◆ Required action
Here are some records; quote them exactly, leaving out the pictures.

◆ Excerpted data

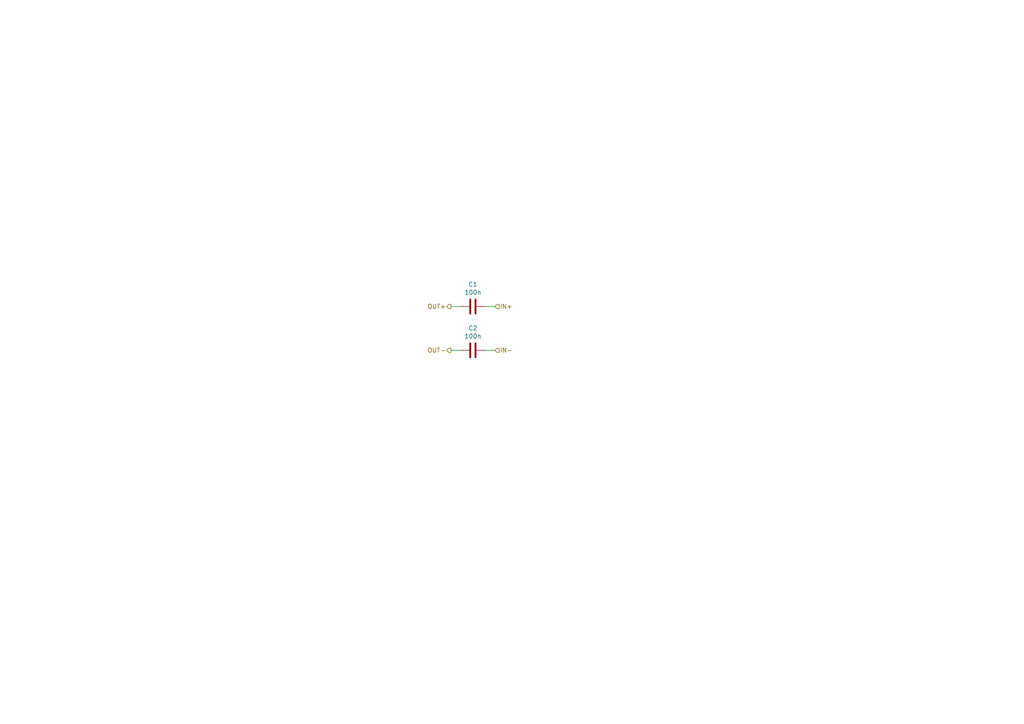
<source format=kicad_sch>
(kicad_sch
	(version 20250114)
	(generator "eeschema")
	(generator_version "9.0")
	(uuid "a1bb9dbe-2e98-41fb-8346-dd2ae8aa6fdd")
	(paper "A4")
	
	(wire
		(pts
			(xy 133.35 88.9) (xy 130.81 88.9)
		)
		(stroke
			(width 0)
			(type default)
		)
		(uuid "a2872f67-c558-4467-921d-a390fedd201e")
	)
	(wire
		(pts
			(xy 133.35 101.6) (xy 130.81 101.6)
		)
		(stroke
			(width 0)
			(type default)
		)
		(uuid "a8fab47d-e7b2-424d-9be2-9d1e3cf2b1c8")
	)
	(wire
		(pts
			(xy 140.97 88.9) (xy 143.51 88.9)
		)
		(stroke
			(width 0)
			(type default)
		)
		(uuid "df30098a-8904-44ab-8ee5-fa1d045f1378")
	)
	(wire
		(pts
			(xy 140.97 101.6) (xy 143.51 101.6)
		)
		(stroke
			(width 0)
			(type default)
		)
		(uuid "ff6b7da1-0fb1-4df5-ac8c-c9ff78d04af3")
	)
	(hierarchical_label "OUT-"
		(shape output)
		(at 130.81 101.6 180)
		(effects
			(font
				(size 1.27 1.27)
			)
			(justify right)
		)
		(uuid "271e2d10-7fdf-41b2-9be2-6010dd024a8c")
	)
	(hierarchical_label "IN+"
		(shape input)
		(at 143.51 88.9 0)
		(effects
			(font
				(size 1.27 1.27)
			)
			(justify left)
		)
		(uuid "84982ea2-f162-45b8-b7e0-8fed94f88f73")
	)
	(hierarchical_label "IN-"
		(shape input)
		(at 143.51 101.6 0)
		(effects
			(font
				(size 1.27 1.27)
			)
			(justify left)
		)
		(uuid "9c940350-1753-4d4d-82aa-7b494064dace")
	)
	(hierarchical_label "OUT+"
		(shape output)
		(at 130.81 88.9 180)
		(effects
			(font
				(size 1.27 1.27)
			)
			(justify right)
		)
		(uuid "a581332c-335e-4f2e-b319-f155871146cc")
	)
	(symbol
		(lib_id "Device:C")
		(at 137.16 88.9 270)
		(unit 1)
		(exclude_from_sim no)
		(in_bom yes)
		(on_board yes)
		(dnp no)
		(uuid "00000000-0000-0000-0000-00005dab6859")
		(property "Reference" "C1"
			(at 137.16 82.4992 90)
			(effects
				(font
					(size 1.27 1.27)
				)
			)
		)
		(property "Value" "100n"
			(at 137.16 84.8106 90)
			(effects
				(font
					(size 1.27 1.27)
				)
			)
		)
		(property "Footprint" "Capacitor_SMD:C_0603_1608Metric"
			(at 133.35 89.8652 0)
			(effects
				(font
					(size 1.27 1.27)
				)
				(hide yes)
			)
		)
		(property "Datasheet" "~"
			(at 137.16 88.9 0)
			(effects
				(font
					(size 1.27 1.27)
				)
				(hide yes)
			)
		)
		(property "Description" ""
			(at 137.16 88.9 0)
			(effects
				(font
					(size 1.27 1.27)
				)
			)
		)
		(pin "1"
			(uuid "f0df6773-a65d-4be8-a4d7-8719038814ee")
		)
		(pin "2"
			(uuid "ba2da10b-cdf0-4853-aa5b-1208d887e323")
		)
		(instances
			(project "PCIexpress_x2_full"
				(path "/78d371f7-8b1b-41c6-90d2-6921cc8d340e/3aa63c6b-83bb-44fc-a263-6ca4da5b607c/02e72c0c-2086-49e9-a314-bb55a49a91f3"
					(reference "C1")
					(unit 1)
				)
				(path "/78d371f7-8b1b-41c6-90d2-6921cc8d340e/3aa63c6b-83bb-44fc-a263-6ca4da5b607c/63de2969-9a9c-411f-afc9-7379fb6cc49b"
					(reference "C3")
					(unit 1)
				)
			)
		)
	)
	(symbol
		(lib_id "Device:C")
		(at 137.16 101.6 90)
		(mirror x)
		(unit 1)
		(exclude_from_sim no)
		(in_bom yes)
		(on_board yes)
		(dnp no)
		(uuid "00000000-0000-0000-0000-00005dab685f")
		(property "Reference" "C2"
			(at 137.16 95.1992 90)
			(effects
				(font
					(size 1.27 1.27)
				)
			)
		)
		(property "Value" "100n"
			(at 137.16 97.5106 90)
			(effects
				(font
					(size 1.27 1.27)
				)
			)
		)
		(property "Footprint" "Capacitor_SMD:C_0603_1608Metric"
			(at 140.97 102.5652 0)
			(effects
				(font
					(size 1.27 1.27)
				)
				(hide yes)
			)
		)
		(property "Datasheet" "~"
			(at 137.16 101.6 0)
			(effects
				(font
					(size 1.27 1.27)
				)
				(hide yes)
			)
		)
		(property "Description" ""
			(at 137.16 101.6 0)
			(effects
				(font
					(size 1.27 1.27)
				)
			)
		)
		(pin "1"
			(uuid "79244f5c-6117-43e8-af9e-30022ba25cd3")
		)
		(pin "2"
			(uuid "96e24349-468b-4e2e-97dc-b49996d71eb0")
		)
		(instances
			(project "PCIexpress_x2_full"
				(path "/78d371f7-8b1b-41c6-90d2-6921cc8d340e/3aa63c6b-83bb-44fc-a263-6ca4da5b607c/02e72c0c-2086-49e9-a314-bb55a49a91f3"
					(reference "C2")
					(unit 1)
				)
				(path "/78d371f7-8b1b-41c6-90d2-6921cc8d340e/3aa63c6b-83bb-44fc-a263-6ca4da5b607c/63de2969-9a9c-411f-afc9-7379fb6cc49b"
					(reference "C4")
					(unit 1)
				)
			)
		)
	)
)

</source>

◆ Written answer
<source format=kicad_sch>
(kicad_sch
	(version 20250114)
	(generator "eeschema")
	(generator_version "9.0")
	(uuid "a1bb9dbe-2e98-41fb-8346-dd2ae8aa6fdd")
	(paper "A4")
	
	(wire
		(pts
			(xy 133.35 88.9) (xy 130.81 88.9)
		)
		(stroke
			(width 0)
			(type default)
		)
		(uuid "a2872f67-c558-4467-921d-a390fedd201e")
	)
	(wire
		(pts
			(xy 133.35 101.6) (xy 130.81 101.6)
		)
		(stroke
			(width 0)
			(type default)
		)
		(uuid "a8fab47d-e7b2-424d-9be2-9d1e3cf2b1c8")
	)
	(wire
		(pts
			(xy 140.97 88.9) (xy 143.51 88.9)
		)
		(stroke
			(width 0)
			(type default)
		)
		(uuid "df30098a-8904-44ab-8ee5-fa1d045f1378")
	)
	(wire
		(pts
			(xy 140.97 101.6) (xy 143.51 101.6)
		)
		(stroke
			(width 0)
			(type default)
		)
		(uuid "ff6b7da1-0fb1-4df5-ac8c-c9ff78d04af3")
	)
	(hierarchical_label "OUT-"
		(shape output)
		(at 130.81 101.6 180)
		(effects
			(font
				(size 1.27 1.27)
			)
			(justify right)
		)
		(uuid "271e2d10-7fdf-41b2-9be2-6010dd024a8c")
	)
	(hierarchical_label "IN+"
		(shape input)
		(at 143.51 88.9 0)
		(effects
			(font
				(size 1.27 1.27)
			)
			(justify left)
		)
		(uuid "84982ea2-f162-45b8-b7e0-8fed94f88f73")
	)
	(hierarchical_label "IN-"
		(shape input)
		(at 143.51 101.6 0)
		(effects
			(font
				(size 1.27 1.27)
			)
			(justify left)
		)
		(uuid "9c940350-1753-4d4d-82aa-7b494064dace")
	)
	(hierarchical_label "OUT+"
		(shape output)
		(at 130.81 88.9 180)
		(effects
			(font
				(size 1.27 1.27)
			)
			(justify right)
		)
		(uuid "a581332c-335e-4f2e-b319-f155871146cc")
	)
	(symbol
		(lib_id "Device:C")
		(at 137.16 88.9 270)
		(unit 1)
		(exclude_from_sim no)
		(in_bom yes)
		(on_board yes)
		(dnp no)
		(uuid "00000000-0000-0000-0000-00005dab6859")
		(property "Reference" "C1"
			(at 137.16 82.4992 90)
			(effects
				(font
					(size 1.27 1.27)
				)
			)
		)
		(property "Value" "100n"
			(at 137.16 84.8106 90)
			(effects
				(font
					(size 1.27 1.27)
				)
			)
		)
		(property "Footprint" "Capacitor_SMD:C_0603_1608Metric"
			(at 133.35 89.8652 0)
			(effects
				(font
					(size 1.27 1.27)
				)
				(hide yes)
			)
		)
		(property "Datasheet" "~"
			(at 137.16 88.9 0)
			(effects
				(font
					(size 1.27 1.27)
				)
				(hide yes)
			)
		)
		(property "Description" ""
			(at 137.16 88.9 0)
			(effects
				(font
					(size 1.27 1.27)
				)
			)
		)
		(pin "1"
			(uuid "f0df6773-a65d-4be8-a4d7-8719038814ee")
		)
		(pin "2"
			(uuid "ba2da10b-cdf0-4853-aa5b-1208d887e323")
		)
		(instances
			(project "PCIexpress_x2_full"
				(path "/78d371f7-8b1b-41c6-90d2-6921cc8d340e/3aa63c6b-83bb-44fc-a263-6ca4da5b607c/02e72c0c-2086-49e9-a314-bb55a49a91f3"
					(reference "C1")
					(unit 1)
				)
				(path "/78d371f7-8b1b-41c6-90d2-6921cc8d340e/3aa63c6b-83bb-44fc-a263-6ca4da5b607c/63de2969-9a9c-411f-afc9-7379fb6cc49b"
					(reference "C3")
					(unit 1)
				)
			)
		)
	)
	(symbol
		(lib_id "Device:C")
		(at 137.16 101.6 90)
		(mirror x)
		(unit 1)
		(exclude_from_sim no)
		(in_bom yes)
		(on_board yes)
		(dnp no)
		(uuid "00000000-0000-0000-0000-00005dab685f")
		(property "Reference" "C2"
			(at 137.16 95.1992 90)
			(effects
				(font
					(size 1.27 1.27)
				)
			)
		)
		(property "Value" "100n"
			(at 137.16 97.5106 90)
			(effects
				(font
					(size 1.27 1.27)
				)
			)
		)
		(property "Footprint" "Capacitor_SMD:C_0603_1608Metric"
			(at 140.97 102.5652 0)
			(effects
				(font
					(size 1.27 1.27)
				)
				(hide yes)
			)
		)
		(property "Datasheet" "~"
			(at 137.16 101.6 0)
			(effects
				(font
					(size 1.27 1.27)
				)
				(hide yes)
			)
		)
		(property "Description" ""
			(at 137.16 101.6 0)
			(effects
				(font
					(size 1.27 1.27)
				)
			)
		)
		(pin "1"
			(uuid "79244f5c-6117-43e8-af9e-30022ba25cd3")
		)
		(pin "2"
			(uuid "96e24349-468b-4e2e-97dc-b49996d71eb0")
		)
		(instances
			(project "PCIexpress_x2_full"
				(path "/78d371f7-8b1b-41c6-90d2-6921cc8d340e/3aa63c6b-83bb-44fc-a263-6ca4da5b607c/02e72c0c-2086-49e9-a314-bb55a49a91f3"
					(reference "C2")
					(unit 1)
				)
				(path "/78d371f7-8b1b-41c6-90d2-6921cc8d340e/3aa63c6b-83bb-44fc-a263-6ca4da5b607c/63de2969-9a9c-411f-afc9-7379fb6cc49b"
					(reference "C4")
					(unit 1)
				)
			)
		)
	)
)

</source>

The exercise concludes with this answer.